There exists a data collection system that collects dimensions from environment sensors that measure velocity water flowing via a river or funnel. Each measurement creates a set quantity of values (e.g. Date, Time, Temperature, Pressure etc.) plus a listing of velocity values.
Initially the sensors provided three velocity values and so i simply saved each value in it's own column of merely one table inside a FireBird database. Afterwards sensor were introduced that may output as much as nine velocity values and so i simple added six more posts. Despite the fact that most sensors use under 9 values, I believed it wouldn't be considered a problem if the majority of the posts just contained zeroes.
However I am facing a brand new generation that may output everything from 1 to 256 values and that i assume it won't be extremely powerful to include another 247 posts, especially since the majority of the dimensions will still only contain 3 to 9 values.
Because the dimensions are collected every ten minutes, and also the database consists of all data for 30-50 sensors the quantity of information is very significant following a couple of years, yet it should be easy to generate overviews/graphs for just about any random time period.
What exactly will be the most effective method to keep variable listing of values ?
Since each record has it's own unique ID, I suppose I possibly could just store all velocity values in separate table, each value labeled with it's record ID. I simply possess the feeling this wouldn't be extremely powerful which it might end up with slow after while.
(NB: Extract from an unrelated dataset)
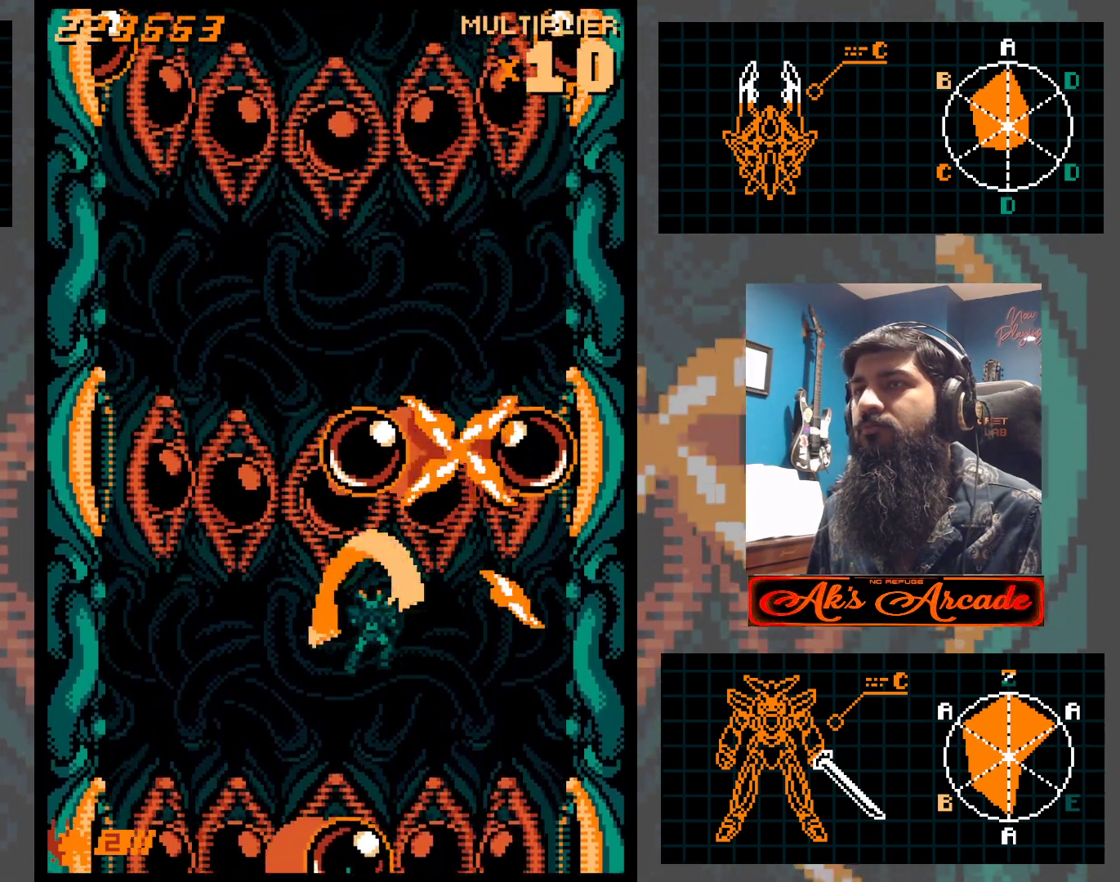
{"buttons": [], "left_stick": "up", "events": [[133, "left_stick", "center"], [200, "left_stick", "right"], [283, "left_stick", "down"], [367, "left_stick", "center"], [417, "left_stick", "up"]]}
Databases are designed for considerable amounts of information inside a table if you are using efficient indexes. So this can be used table structure:
create table measurements ( id, seq integer, -- between 1 and 256 ts timestamp, -- Timestamp of the measurement value decimal(...) )
Create a catalog on
id, seq and
ts. That will help you to search effectively with the data. Should you distrust your database, just place a couple of million rows and run a few chooses to determine how good it costs.
To compare: I've an Oracle database here with 112 million rows and that i can choose an archive by timestamp or ID within 120ms (.12s)
You could lay aside serialized data inside a text area, for instance JSON-encoding the dimensions as:
[<velocity-value-1>, <velocity-value-2>, ...]
Then, inside your code, deserialize the values after querying.
This will work nicely should you only filter your queries through the other fields, and never through the saved values. Should you choose filter through the values, with them in
WHERE clauses is a nightmare.
I'd opt for another table:
table measurements (Id, DateTime, Temperature, Pressure) table velocity (Id, MeasurementId, Sequence, Value)
Velocity.Sequence may be the index from the velocity value for your measurement (1-256).
Populate these tables with data as near to real-world as you possibly can and try out the sql claims to get the best indexes.